* _Your tasks_:
- a) List every horse named in the Saratoga racing column.
- b) Pick up the Saratoga racing column after its final sentence and continue it.

Pricci's Saratoga Diary
For the next 40 days of New York racing, Executive Editor John Pricci will provide his insights on all things Saratoga for the 35th consecutive year in his original "Saratoga Diary." It debuted in 1977, the year Seattle Slew won the Triple Crown and Jatski was placed first in the Travers Stakes following the disqualification of Run Dusty Run. So keep up with the cold exactas, hot issues, and build your own stable of live horses, all from John's unique perspective, exclusively at HorseRaceInsider.com.
 

Sunday, July 31, 2016


Upsets from Coast to Coast, More In the Offing?


HALLANDALE BEACH, FL, JULY 31, 2016—

Dear Diary, The differences between trainer Eric Guillot’s 2014 Whitney winner, Moreno, and yesterday’s Jim Dandy hero, Laoban, are subtle ones.

Moreno rolled into Saratoga two years ago as a non-winner once removed, coming off a huge maiden score on the Belmont Stakes undercard. The other difference was a bit more dramatic.

And that's because Laoban was threatening to do what he did yesterday--win a graded stakes for three-year-olds--going back to last winter in Queens. And, with the help of a pronounced inside speed bias, he nearly did just that, nearly stealing the Grade 3 Gotham Stakes over Aqueduct’s winter track.

Over a surface that was far less cuppy Saturday than it has been all meet long, and with the rail a little less dead, Laoban, with the assist of speed ace Jose Ortiz and a lackadaisical bunch trailing him, he sauntered through splits of 24.56 and 49.07—forty-nine!—and rolled from there, beating a pair of near Belmont Stakes dead-heaters and a once divisional leader in the process.

Showing his class, Laoban responded with a final five furlongs in 59.32 seconds, stunning his rivals with nine very solid furlongs in 1:48.39, winning the local Travers prep by 1-1/4 lengths over Governor Malibu.

The talented runnerup, getting into a similar jackpot that encumbered his Belmont rally, wound up saving all that ground to no avail. But his effort was still good enough to get him to the line a neck in front of Destin.

The latter, for a brief twinkling at the furlong pole, looked like he would run past Laoban, but not in those late splits. Appearing a tad short and dullish, Destin should be all set for the August 27 Travers.

Truthfully, the first three finishers all ran well, efforts that should see them advance nicely toward the Derby of Midsummer, including that of Laoban.

* _Data listing_:

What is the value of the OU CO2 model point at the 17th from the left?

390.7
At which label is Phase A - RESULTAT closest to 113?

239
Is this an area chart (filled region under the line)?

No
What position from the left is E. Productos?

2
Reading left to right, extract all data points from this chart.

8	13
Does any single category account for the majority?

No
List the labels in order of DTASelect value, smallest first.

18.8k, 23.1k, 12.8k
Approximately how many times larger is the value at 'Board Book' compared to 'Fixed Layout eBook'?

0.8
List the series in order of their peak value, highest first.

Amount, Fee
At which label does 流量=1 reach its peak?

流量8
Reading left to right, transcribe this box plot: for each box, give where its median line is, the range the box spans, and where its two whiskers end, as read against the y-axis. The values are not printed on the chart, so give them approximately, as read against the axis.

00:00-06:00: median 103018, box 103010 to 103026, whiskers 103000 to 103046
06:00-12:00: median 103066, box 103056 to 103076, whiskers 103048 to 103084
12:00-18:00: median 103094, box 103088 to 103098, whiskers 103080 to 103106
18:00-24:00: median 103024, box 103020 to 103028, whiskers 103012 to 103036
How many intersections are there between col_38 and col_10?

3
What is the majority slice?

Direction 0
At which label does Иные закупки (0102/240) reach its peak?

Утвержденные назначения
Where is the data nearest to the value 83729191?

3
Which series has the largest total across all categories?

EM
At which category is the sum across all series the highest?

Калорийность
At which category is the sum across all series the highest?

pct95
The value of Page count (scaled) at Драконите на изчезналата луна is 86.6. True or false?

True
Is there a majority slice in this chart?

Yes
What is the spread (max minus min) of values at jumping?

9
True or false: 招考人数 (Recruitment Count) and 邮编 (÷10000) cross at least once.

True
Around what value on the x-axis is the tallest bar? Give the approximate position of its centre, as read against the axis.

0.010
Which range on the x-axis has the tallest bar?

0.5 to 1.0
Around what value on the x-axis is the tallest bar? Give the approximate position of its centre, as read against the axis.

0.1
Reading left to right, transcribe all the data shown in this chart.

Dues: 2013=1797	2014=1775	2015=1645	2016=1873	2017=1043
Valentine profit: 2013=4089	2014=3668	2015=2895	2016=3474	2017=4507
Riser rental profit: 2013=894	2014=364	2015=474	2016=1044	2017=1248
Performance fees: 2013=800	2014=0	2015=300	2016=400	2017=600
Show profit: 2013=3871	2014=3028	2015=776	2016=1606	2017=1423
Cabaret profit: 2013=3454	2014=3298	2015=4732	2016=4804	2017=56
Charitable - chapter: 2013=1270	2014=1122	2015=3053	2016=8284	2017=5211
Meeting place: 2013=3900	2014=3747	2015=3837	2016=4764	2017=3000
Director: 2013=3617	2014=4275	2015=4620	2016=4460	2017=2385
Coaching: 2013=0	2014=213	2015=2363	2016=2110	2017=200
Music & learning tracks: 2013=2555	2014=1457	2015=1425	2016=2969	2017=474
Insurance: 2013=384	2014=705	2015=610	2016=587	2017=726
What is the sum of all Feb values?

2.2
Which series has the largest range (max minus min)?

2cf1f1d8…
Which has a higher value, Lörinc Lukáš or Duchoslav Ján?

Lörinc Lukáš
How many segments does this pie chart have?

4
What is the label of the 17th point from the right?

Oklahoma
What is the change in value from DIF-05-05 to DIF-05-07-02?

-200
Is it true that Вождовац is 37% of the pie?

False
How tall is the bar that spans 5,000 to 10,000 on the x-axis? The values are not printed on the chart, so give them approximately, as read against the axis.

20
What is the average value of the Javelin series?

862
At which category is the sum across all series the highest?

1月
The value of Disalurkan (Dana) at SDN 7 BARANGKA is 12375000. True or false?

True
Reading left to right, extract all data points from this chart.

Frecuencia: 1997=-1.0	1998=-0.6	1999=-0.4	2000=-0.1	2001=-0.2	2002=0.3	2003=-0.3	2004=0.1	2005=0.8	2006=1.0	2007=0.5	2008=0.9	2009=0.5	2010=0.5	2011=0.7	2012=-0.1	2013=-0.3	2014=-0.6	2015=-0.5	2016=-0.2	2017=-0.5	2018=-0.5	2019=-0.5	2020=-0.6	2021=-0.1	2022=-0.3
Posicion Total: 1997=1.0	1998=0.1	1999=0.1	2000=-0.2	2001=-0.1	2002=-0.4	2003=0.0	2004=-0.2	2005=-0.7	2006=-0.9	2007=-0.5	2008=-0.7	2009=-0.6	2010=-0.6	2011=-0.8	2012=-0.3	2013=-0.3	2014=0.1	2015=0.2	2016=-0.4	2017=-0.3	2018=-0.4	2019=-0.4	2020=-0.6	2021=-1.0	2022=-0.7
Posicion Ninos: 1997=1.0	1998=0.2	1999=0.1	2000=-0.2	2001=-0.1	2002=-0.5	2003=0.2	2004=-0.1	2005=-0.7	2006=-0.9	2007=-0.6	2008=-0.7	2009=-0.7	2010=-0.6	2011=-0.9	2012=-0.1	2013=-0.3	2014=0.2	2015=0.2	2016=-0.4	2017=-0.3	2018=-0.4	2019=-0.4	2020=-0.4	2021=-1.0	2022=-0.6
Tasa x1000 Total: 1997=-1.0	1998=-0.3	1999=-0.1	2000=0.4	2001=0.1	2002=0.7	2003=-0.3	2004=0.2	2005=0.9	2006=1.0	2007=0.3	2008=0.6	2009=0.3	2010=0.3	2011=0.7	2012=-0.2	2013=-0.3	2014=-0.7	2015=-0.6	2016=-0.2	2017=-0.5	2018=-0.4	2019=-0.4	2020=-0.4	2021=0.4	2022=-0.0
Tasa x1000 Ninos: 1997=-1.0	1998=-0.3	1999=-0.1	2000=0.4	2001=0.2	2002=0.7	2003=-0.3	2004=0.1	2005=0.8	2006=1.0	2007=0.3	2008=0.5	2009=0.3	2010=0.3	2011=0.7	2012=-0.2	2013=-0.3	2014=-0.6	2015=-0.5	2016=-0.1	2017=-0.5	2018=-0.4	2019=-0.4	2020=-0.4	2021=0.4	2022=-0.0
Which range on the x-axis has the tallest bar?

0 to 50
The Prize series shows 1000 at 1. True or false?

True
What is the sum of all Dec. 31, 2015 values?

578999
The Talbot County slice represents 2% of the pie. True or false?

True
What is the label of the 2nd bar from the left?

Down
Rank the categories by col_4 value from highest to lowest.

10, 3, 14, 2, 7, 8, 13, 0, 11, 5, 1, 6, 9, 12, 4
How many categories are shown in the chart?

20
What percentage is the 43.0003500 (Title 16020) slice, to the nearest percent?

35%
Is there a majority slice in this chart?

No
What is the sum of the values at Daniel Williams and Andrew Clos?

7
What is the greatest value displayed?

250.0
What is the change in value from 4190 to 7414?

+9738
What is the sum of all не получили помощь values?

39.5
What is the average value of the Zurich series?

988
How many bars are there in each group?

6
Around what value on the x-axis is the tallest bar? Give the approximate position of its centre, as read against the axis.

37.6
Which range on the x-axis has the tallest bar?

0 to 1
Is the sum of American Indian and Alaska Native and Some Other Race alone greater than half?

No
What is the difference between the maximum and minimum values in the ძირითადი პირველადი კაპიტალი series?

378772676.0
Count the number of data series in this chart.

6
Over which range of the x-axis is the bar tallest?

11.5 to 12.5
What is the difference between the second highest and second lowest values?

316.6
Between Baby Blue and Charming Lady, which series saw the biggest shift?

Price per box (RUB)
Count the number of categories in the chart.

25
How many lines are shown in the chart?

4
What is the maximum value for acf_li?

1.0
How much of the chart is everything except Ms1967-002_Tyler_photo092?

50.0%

* _Responses for each task_:
- a) Seattle Slew, Jatski, Run Dusty Run, Moreno, Laoban, Governor Malibu, Destin

- b)
Despite a stumbling beginning that virtually eliminated race favorite Mohaymen from any chance of winning, especially given Saturday’s dynamic, it is now abundantly clear that he has not stepped it up since taking two brilliant Florida Derby preps this winter.

The Jim Dandy was supposed to be Mohaymen's reemergence--his Travers, so to speak: He was fresh and was pointed to a target by an outfit that’s been sizzling hot at this Spa stand. To boot, he was training brilliantly.

The only thing that failed him pre-race was not looking as if he filled out his light-framed body. We thought he had a legitimate excuse yesterday, even if the man on his back disagreed.

Junior Alvarado, riding extremely well at Saratoga, and whose remarks about Mohaymen have always appeared to be forthright, made no excuses:

“I didn't think [the stumble] mattered at all,” said Alvarado. “He just wasn’t following the race…doing things I’ve never done with him before. He wasn’t the same horse.”

“It looked like he was out of horse at the half-mile pole,” said trainer Kiaran McLaughlin. That was about the same time Ortiz was gaining confidence: “I was really confident by the half-mile pole,” Ortiz later said.

McLaughlin was troubled by Mohaymen's lack of effort. "It's a big concern. We'll scope him and look him over.”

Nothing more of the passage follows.